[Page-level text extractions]
*** Begin section ***

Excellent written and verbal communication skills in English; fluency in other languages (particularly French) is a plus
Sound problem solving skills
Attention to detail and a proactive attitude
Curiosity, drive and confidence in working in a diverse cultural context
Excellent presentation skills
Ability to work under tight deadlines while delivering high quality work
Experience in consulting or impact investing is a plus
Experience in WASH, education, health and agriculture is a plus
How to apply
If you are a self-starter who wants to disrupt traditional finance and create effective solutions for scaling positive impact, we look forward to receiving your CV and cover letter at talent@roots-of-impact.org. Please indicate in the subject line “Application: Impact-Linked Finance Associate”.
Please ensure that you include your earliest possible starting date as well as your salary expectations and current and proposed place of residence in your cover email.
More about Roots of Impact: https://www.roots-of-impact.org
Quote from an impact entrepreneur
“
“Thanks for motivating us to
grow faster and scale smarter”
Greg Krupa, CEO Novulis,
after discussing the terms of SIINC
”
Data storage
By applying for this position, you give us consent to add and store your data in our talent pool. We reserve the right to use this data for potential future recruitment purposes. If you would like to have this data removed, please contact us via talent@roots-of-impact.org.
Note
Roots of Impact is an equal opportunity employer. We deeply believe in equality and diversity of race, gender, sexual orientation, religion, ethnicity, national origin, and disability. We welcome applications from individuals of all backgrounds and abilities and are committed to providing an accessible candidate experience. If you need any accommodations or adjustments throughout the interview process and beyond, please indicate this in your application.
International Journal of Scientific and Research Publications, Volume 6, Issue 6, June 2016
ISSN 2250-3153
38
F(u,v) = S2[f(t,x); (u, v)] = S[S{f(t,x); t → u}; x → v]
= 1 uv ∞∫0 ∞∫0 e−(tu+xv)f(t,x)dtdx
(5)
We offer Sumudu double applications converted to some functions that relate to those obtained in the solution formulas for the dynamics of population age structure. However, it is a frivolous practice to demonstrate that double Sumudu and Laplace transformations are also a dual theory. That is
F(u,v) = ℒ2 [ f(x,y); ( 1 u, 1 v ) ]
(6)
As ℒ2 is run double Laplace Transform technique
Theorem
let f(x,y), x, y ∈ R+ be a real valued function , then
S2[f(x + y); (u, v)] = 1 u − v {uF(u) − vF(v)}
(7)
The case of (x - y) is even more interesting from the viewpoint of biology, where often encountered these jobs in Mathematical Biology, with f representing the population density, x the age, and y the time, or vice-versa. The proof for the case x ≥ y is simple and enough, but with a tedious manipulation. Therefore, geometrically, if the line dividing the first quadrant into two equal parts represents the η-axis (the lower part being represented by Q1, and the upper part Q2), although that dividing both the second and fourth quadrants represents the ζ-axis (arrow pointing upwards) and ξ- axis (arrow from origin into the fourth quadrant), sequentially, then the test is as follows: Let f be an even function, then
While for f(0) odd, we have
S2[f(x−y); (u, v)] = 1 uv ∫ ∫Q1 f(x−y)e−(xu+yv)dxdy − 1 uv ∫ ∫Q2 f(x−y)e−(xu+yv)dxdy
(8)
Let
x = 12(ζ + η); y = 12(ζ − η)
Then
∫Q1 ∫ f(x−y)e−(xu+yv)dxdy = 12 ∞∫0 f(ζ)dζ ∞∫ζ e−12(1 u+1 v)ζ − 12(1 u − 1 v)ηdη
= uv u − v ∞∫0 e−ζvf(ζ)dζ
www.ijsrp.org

*** End section ***

▶ _Problem details_: Copy the records. Each line should match exactly.

▶ _Result of this exercise_:
Excellent written and verbal communication skills in English; fluency in other languages (particularly French) is a plus
Sound problem solving skills
Attention to detail and a proactive attitude
Curiosity, drive and confidence in working in a diverse cultural context
Excellent presentation skills
Ability to work under tight deadlines while delivering high quality work
Experience in consulting or impact investing is a plus
Experience in WASH, education, health and agriculture is a plus
How to apply
If you are a self-starter who wants to disrupt traditional finance and create effective solutions for scaling positive impact, we look forward to receiving your CV and cover letter at talent@roots-of-impact.org. Please indicate in the subject line “Application: Impact-Linked Finance Associate”.
Please ensure that you include your earliest possible starting date as well as your salary expectations and current and proposed place of residence in your cover email.
More about Roots of Impact: https://www.roots-of-impact.org
Quote from an impact entrepreneur
“
“Thanks for motivating us to
grow faster and scale smarter”
Greg Krupa, CEO Novulis,
after discussing the terms of SIINC
”
Data storage
By applying for this position, you give us consent to add and store your data in our talent pool. We reserve the right to use this data for potential future recruitment purposes. If you would like to have this data removed, please contact us via talent@roots-of-impact.org.
Note
Roots of Impact is an equal opportunity employer. We deeply believe in equality and diversity of race, gender, sexual orientation, religion, ethnicity, national origin, and disability. We welcome applications from individuals of all backgrounds and abilities and are committed to providing an accessible candidate experience. If you need any accommodations or adjustments throughout the interview process and beyond, please indicate this in your application.
International Journal of Scientific and Research Publications, Volume 6, Issue 6, June 2016
ISSN 2250-3153
38
F(u,v) = S2[f(t,x); (u, v)] = S[S{f(t,x); t → u}; x → v]
= 1 uv ∞∫0 ∞∫0 e−(tu+xv)f(t,x)dtdx
(5)
We offer Sumudu double applications converted to some functions that relate to those obtained in the solution formulas for the dynamics of population age structure. However, it is a frivolous practice to demonstrate that double Sumudu and Laplace transformations are also a dual theory. That is
F(u,v) = ℒ2 [ f(x,y); ( 1 u, 1 v ) ]
(6)
As ℒ2 is run double Laplace Transform technique
Theorem
let f(x,y), x, y ∈ R+ be a real valued function , then
S2[f(x + y); (u, v)] = 1 u − v {uF(u) − vF(v)}
(7)
The case of (x - y) is even more interesting from the viewpoint of biology, where often encountered these jobs in Mathematical Biology, with f representing the population density, x the age, and y the time, or vice-versa. The proof for the case x ≥ y is simple and enough, but with a tedious manipulation. Therefore, geometrically, if the line dividing the first quadrant into two equal parts represents the η-axis (the lower part being represented by Q1, and the upper part Q2), although that dividing both the second and fourth quadrants represents the ζ-axis (arrow pointing upwards) and ξ- axis (arrow from origin into the fourth quadrant), sequentially, then the test is as follows: Let f be an even function, then
While for f(0) odd, we have
S2[f(x−y); (u, v)] = 1 uv ∫ ∫Q1 f(x−y)e−(xu+yv)dxdy − 1 uv ∫ ∫Q2 f(x−y)e−(xu+yv)dxdy
(8)
Let
x = 12(ζ + η); y = 12(ζ − η)
Then
∫Q1 ∫ f(x−y)e−(xu+yv)dxdy = 12 ∞∫0 f(ζ)dζ ∞∫ζ e−12(1 u+1 v)ζ − 12(1 u − 1 v)ηdη
= uv u − v ∞∫0 e−ζvf(ζ)dζ
www.ijsrp.org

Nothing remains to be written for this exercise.